Data extracts -
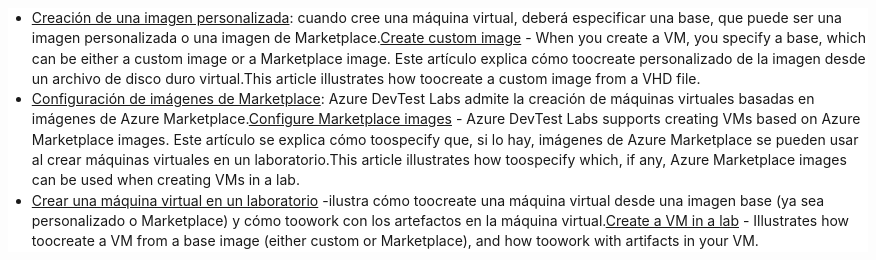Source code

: * <span data-ttu-id="a5b6d-168">[Creación de una imagen personalizada](devtest-lab-create-template.md): cuando cree una máquina virtual, deberá especificar una base, que puede ser una imagen personalizada o una imagen de Marketplace.</span><span class="sxs-lookup"><span data-stu-id="a5b6d-168">[Create custom image](devtest-lab-create-template.md) - When you create a VM, you specify a base, which can be either a custom image or a Marketplace image.</span></span> <span data-ttu-id="a5b6d-169">Este artículo explica cómo toocreate personalizado de la imagen desde un archivo de disco duro virtual.</span><span class="sxs-lookup"><span data-stu-id="a5b6d-169">This article illustrates how toocreate a custom image from a VHD file.</span></span>
* <span data-ttu-id="a5b6d-170">[Configuración de imágenes de Marketplace](devtest-lab-configure-marketplace-images.md): Azure DevTest Labs admite la creación de máquinas virtuales basadas en imágenes de Azure Marketplace.</span><span class="sxs-lookup"><span data-stu-id="a5b6d-170">[Configure Marketplace images](devtest-lab-configure-marketplace-images.md) - Azure DevTest Labs supports creating VMs based on Azure Marketplace images.</span></span> <span data-ttu-id="a5b6d-171">Este artículo se explica cómo toospecify que, si lo hay, imágenes de Azure Marketplace se pueden usar al crear máquinas virtuales en un laboratorio.</span><span class="sxs-lookup"><span data-stu-id="a5b6d-171">This article illustrates how toospecify which, if any, Azure Marketplace images can be used when creating VMs in a lab.</span></span>
* <span data-ttu-id="a5b6d-172">[Crear una máquina virtual en un laboratorio](devtest-lab-add-vm-with-artifacts.md) -ilustra cómo toocreate una máquina virtual desde una imagen base (ya sea personalizado o Marketplace) y cómo toowork con los artefactos en la máquina virtual.</span><span class="sxs-lookup"><span data-stu-id="a5b6d-172">[Create a VM in a lab](devtest-lab-add-vm-with-artifacts.md) - Illustrates how toocreate a VM from a base image (either custom or Marketplace), and how toowork with artifacts in your VM.</span></span>

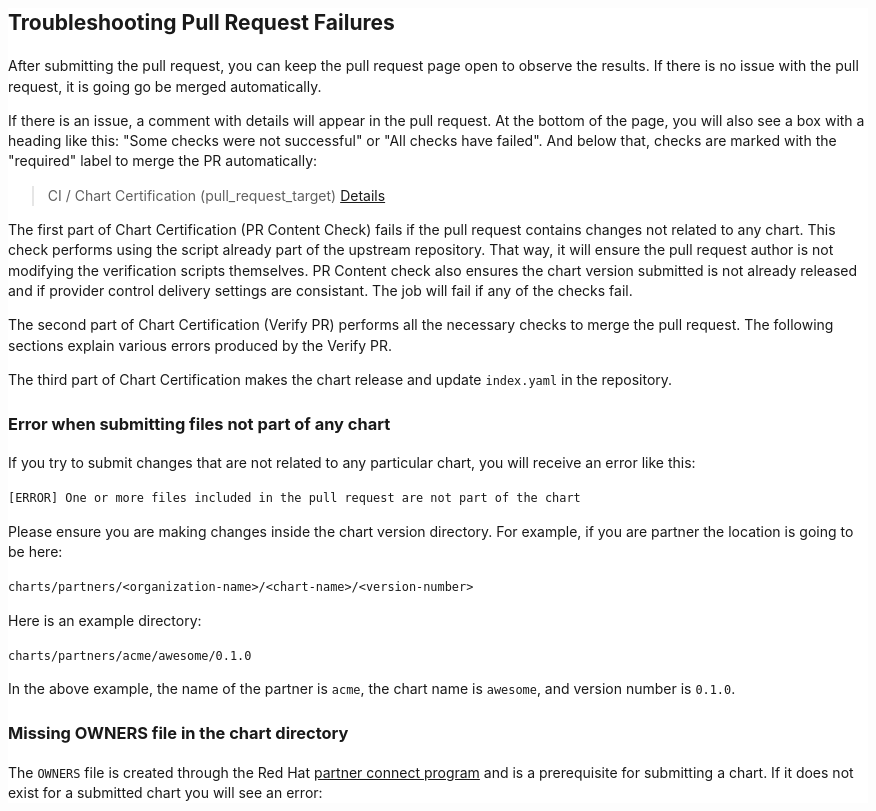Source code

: ## Troubleshooting Pull Request Failures

After submitting the pull request, you can keep the pull request page open to
observe the results.  If there is no issue with the pull request, it is going go
be merged automatically.

If there is an issue, a comment with details will appear in the pull request.
At the bottom of the page, you will also see a box with a heading like this:
"Some checks were not successful" or "All checks have failed".  And below that,
checks are marked with the "required" label to merge the PR automatically:

> CI / Chart Certification (pull_request_target)            [Details](#)

The first part of Chart Certification (PR Content Check) fails if the pull request
contains changes not related to any chart.  This check performs using the script
already part of the upstream repository.  That way, it will ensure the pull
request author is not modifying the verification scripts themselves. PR Content
check also ensures the chart version submitted is not already released and if 
provider control delivery settings are consistant. The job will fail if any of the checks fail.

The second part of Chart Certification (Verify PR) performs all the necessary
checks to merge the pull request.  The following sections explain various errors
produced by the Verify PR.

The third part of Chart Certification makes the chart release and update
`index.yaml` in the repository.

### Error when submitting files not part of any chart

If you try to submit changes that are not related to any particular chart, you
will receive an error like this:

```
[ERROR] One or more files included in the pull request are not part of the chart
```

Please ensure you are making changes inside the chart version directory.  For
example, if you are partner the location is going to be here:

```
charts/partners/<organization-name>/<chart-name>/<version-number>
```

Here is an example directory:

```
charts/partners/acme/awesome/0.1.0
```

In the above example, the name of the partner is `acme`, the chart name is
`awesome`, and version number is `0.1.0`.

### Missing OWNERS file in the chart directory

The `OWNERS` file is created through the Red Hat [partner connect
program][partners] and is a prerequisite for submitting a chart.  If it does not
exist for a submitted chart you will see an error:


[partners]: https://redhat-connect.gitbook.io/certification-guides/
[chart-verifier]: https://github.com/redhat-certification/chart-verifier
[index-url]: https://charts.openshift.io
[pat]: https://docs.github.com/en/github/authenticating-to-github/creating-a-personal-access-token
[encyrpted-secret]: https://docs.github.com/en/actions/reference/encrypted-secrets
[gh-cli-pr]: https://cli.github.com/manual/gh_pr_create
[partner-success-desk]: https://redhat-connect.gitbook.io/red-hat-partner-connect-general-guide/managing-your-account/getting-help/technology-partner-success-desk
[new-issue]: https://github.com/openshift-helm-charts/repo/issues/new/choose
[ascii-armor]: https://www.redhat.com/sysadmin/creating-gpg-keypairs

Exercise - Each record must be repeated verbatim, and no picture may appear in the copy.

Solution -
Source code

: * <span data-ttu-id="a5b6d-168">[Creación de una imagen personalizada](devtest-lab-create-template.md): cuando cree una máquina virtual, deberá especificar una base, que puede ser una imagen personalizada o una imagen de Marketplace.</span><span class="sxs-lookup"><span data-stu-id="a5b6d-168">[Create custom image](devtest-lab-create-template.md) - When you create a VM, you specify a base, which can be either a custom image or a Marketplace image.</span></span> <span data-ttu-id="a5b6d-169">Este artículo explica cómo toocreate personalizado de la imagen desde un archivo de disco duro virtual.</span><span class="sxs-lookup"><span data-stu-id="a5b6d-169">This article illustrates how toocreate a custom image from a VHD file.</span></span>
* <span data-ttu-id="a5b6d-170">[Configuración de imágenes de Marketplace](devtest-lab-configure-marketplace-images.md): Azure DevTest Labs admite la creación de máquinas virtuales basadas en imágenes de Azure Marketplace.</span><span class="sxs-lookup"><span data-stu-id="a5b6d-170">[Configure Marketplace images](devtest-lab-configure-marketplace-images.md) - Azure DevTest Labs supports creating VMs based on Azure Marketplace images.</span></span> <span data-ttu-id="a5b6d-171">Este artículo se explica cómo toospecify que, si lo hay, imágenes de Azure Marketplace se pueden usar al crear máquinas virtuales en un laboratorio.</span><span class="sxs-lookup"><span data-stu-id="a5b6d-171">This article illustrates how toospecify which, if any, Azure Marketplace images can be used when creating VMs in a lab.</span></span>
* <span data-ttu-id="a5b6d-172">[Crear una máquina virtual en un laboratorio](devtest-lab-add-vm-with-artifacts.md) -ilustra cómo toocreate una máquina virtual desde una imagen base (ya sea personalizado o Marketplace) y cómo toowork con los artefactos en la máquina virtual.</span><span class="sxs-lookup"><span data-stu-id="a5b6d-172">[Create a VM in a lab](devtest-lab-add-vm-with-artifacts.md) - Illustrates how toocreate a VM from a base image (either custom or Marketplace), and how toowork with artifacts in your VM.</span></span>

Source code

: ## Troubleshooting Pull Request Failures

After submitting the pull request, you can keep the pull request page open to
observe the results.  If there is no issue with the pull request, it is going go
be merged automatically.

If there is an issue, a comment with details will appear in the pull request.
At the bottom of the page, you will also see a box with a heading like this:
"Some checks were not successful" or "All checks have failed".  And below that,
checks are marked with the "required" label to merge the PR automatically:

> CI / Chart Certification (pull_request_target)            [Details](#)

The first part of Chart Certification (PR Content Check) fails if the pull request
contains changes not related to any chart.  This check performs using the script
already part of the upstream repository.  That way, it will ensure the pull
request author is not modifying the verification scripts themselves. PR Content
check also ensures the chart version submitted is not already released and if 
provider control delivery settings are consistant. The job will fail if any of the checks fail.

The second part of Chart Certification (Verify PR) performs all the necessary
checks to merge the pull request.  The following sections explain various errors
produced by the Verify PR.

The third part of Chart Certification makes the chart release and update
`index.yaml` in the repository.

### Error when submitting files not part of any chart

If you try to submit changes that are not related to any particular chart, you
will receive an error like this:

```
[ERROR] One or more files included in the pull request are not part of the chart
```

Please ensure you are making changes inside the chart version directory.  For
example, if you are partner the location is going to be here:

```
charts/partners/<organization-name>/<chart-name>/<version-number>
```

Here is an example directory:

```
charts/partners/acme/awesome/0.1.0
```

In the above example, the name of the partner is `acme`, the chart name is
`awesome`, and version number is `0.1.0`.

### Missing OWNERS file in the chart directory

The `OWNERS` file is created through the Red Hat [partner connect
program][partners] and is a prerequisite for submitting a chart.  If it does not
exist for a submitted chart you will see an error:


[partners]: https://redhat-connect.gitbook.io/certification-guides/
[chart-verifier]: https://github.com/redhat-certification/chart-verifier
[index-url]: https://charts.openshift.io
[pat]: https://docs.github.com/en/github/authenticating-to-github/creating-a-personal-access-token
[encyrpted-secret]: https://docs.github.com/en/actions/reference/encrypted-secrets
[gh-cli-pr]: https://cli.github.com/manual/gh_pr_create
[partner-success-desk]: https://redhat-connect.gitbook.io/red-hat-partner-connect-general-guide/managing-your-account/getting-help/technology-partner-success-desk
[new-issue]: https://github.com/openshift-helm-charts/repo/issues/new/choose
[ascii-armor]: https://www.redhat.com/sysadmin/creating-gpg-keypairs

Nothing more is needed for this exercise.